Business

Small Business Optimism Falls Below Half-Century Average in December

The National Federation of Independent Business (NFIB) Tuesday morning reported that its small business optimism index declined by 5.5 index points month over month in December to 95.9. The index has now dropped below its 47-year average of 98.

The percentage of business owners who now expect the economy to improve in the next few months tumbled by 24 percentage points to a negative 16% in December following a 19-point dip in November and a drop of five points in October. The earnings trend fell by seven points from a net negative 7% to a net negative 14% of business owners reporting quarter-over-quarter profits.

Some 21% of small business owners reported raising employees’ pay in the past three months. That’s down by three points on a seasonally adjusted basis compared with November. The percentage of firms planning to raise net compensation fell by six percentage points to 14%.
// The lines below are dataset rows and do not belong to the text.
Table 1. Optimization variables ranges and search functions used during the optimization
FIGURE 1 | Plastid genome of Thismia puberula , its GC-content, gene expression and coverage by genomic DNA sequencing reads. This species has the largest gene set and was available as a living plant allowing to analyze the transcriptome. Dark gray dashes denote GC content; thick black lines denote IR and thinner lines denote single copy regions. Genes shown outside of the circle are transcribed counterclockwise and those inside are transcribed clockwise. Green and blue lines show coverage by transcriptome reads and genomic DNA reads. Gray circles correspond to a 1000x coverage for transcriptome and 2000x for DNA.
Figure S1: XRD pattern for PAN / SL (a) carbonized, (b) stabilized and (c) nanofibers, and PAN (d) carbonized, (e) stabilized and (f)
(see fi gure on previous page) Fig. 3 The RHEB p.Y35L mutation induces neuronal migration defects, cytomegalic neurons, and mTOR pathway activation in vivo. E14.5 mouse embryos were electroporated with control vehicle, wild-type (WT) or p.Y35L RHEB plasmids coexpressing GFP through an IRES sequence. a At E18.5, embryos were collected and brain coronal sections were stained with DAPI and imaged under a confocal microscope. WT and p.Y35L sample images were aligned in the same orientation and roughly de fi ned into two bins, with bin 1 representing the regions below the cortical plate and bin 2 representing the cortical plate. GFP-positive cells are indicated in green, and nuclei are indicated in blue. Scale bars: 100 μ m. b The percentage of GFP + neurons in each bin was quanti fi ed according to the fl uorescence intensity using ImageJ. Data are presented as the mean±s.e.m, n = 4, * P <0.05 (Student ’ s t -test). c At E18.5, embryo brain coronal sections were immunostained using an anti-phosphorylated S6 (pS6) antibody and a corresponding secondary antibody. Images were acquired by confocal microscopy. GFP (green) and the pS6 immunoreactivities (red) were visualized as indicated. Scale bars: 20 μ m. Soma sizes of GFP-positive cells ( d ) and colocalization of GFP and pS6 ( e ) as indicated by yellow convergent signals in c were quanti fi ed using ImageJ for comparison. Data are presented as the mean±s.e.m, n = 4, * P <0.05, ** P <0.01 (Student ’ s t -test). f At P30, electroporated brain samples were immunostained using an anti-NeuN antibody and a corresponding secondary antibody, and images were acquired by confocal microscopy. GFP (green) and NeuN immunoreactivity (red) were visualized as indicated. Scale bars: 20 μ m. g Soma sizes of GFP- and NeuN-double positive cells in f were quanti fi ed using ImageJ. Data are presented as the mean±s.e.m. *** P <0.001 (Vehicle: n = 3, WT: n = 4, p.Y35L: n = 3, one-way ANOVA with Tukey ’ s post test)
NFIB chief economist Bill Dunkelberg said that the drop in the index below the historical average resulted from “substantial weakness in the outlook for sales and business conditions in 2021 which brings new Covid threats and the uncertainty about economic policy with a new administration in Washington.”

Some 32% of business owners reported job openings they couldn’t fill, down by two points month over month. Nearly half (48%) of business owners who reported hiring or trying to hire workers last month turned up few or no qualified applicants for the available jobs. Net change to employment has declined by 2% since September.

Last week’s report on the employment situation showed that nonfarm payrolls fell by 140,000 in December, the first decline since May, when the country began recovering from the effects of the early COVID-19 lockdowns. Restaurants and bars were particularly hard hit, as were teachers and other public employees who were laid off as state and local governments became increasingly strapped for cash.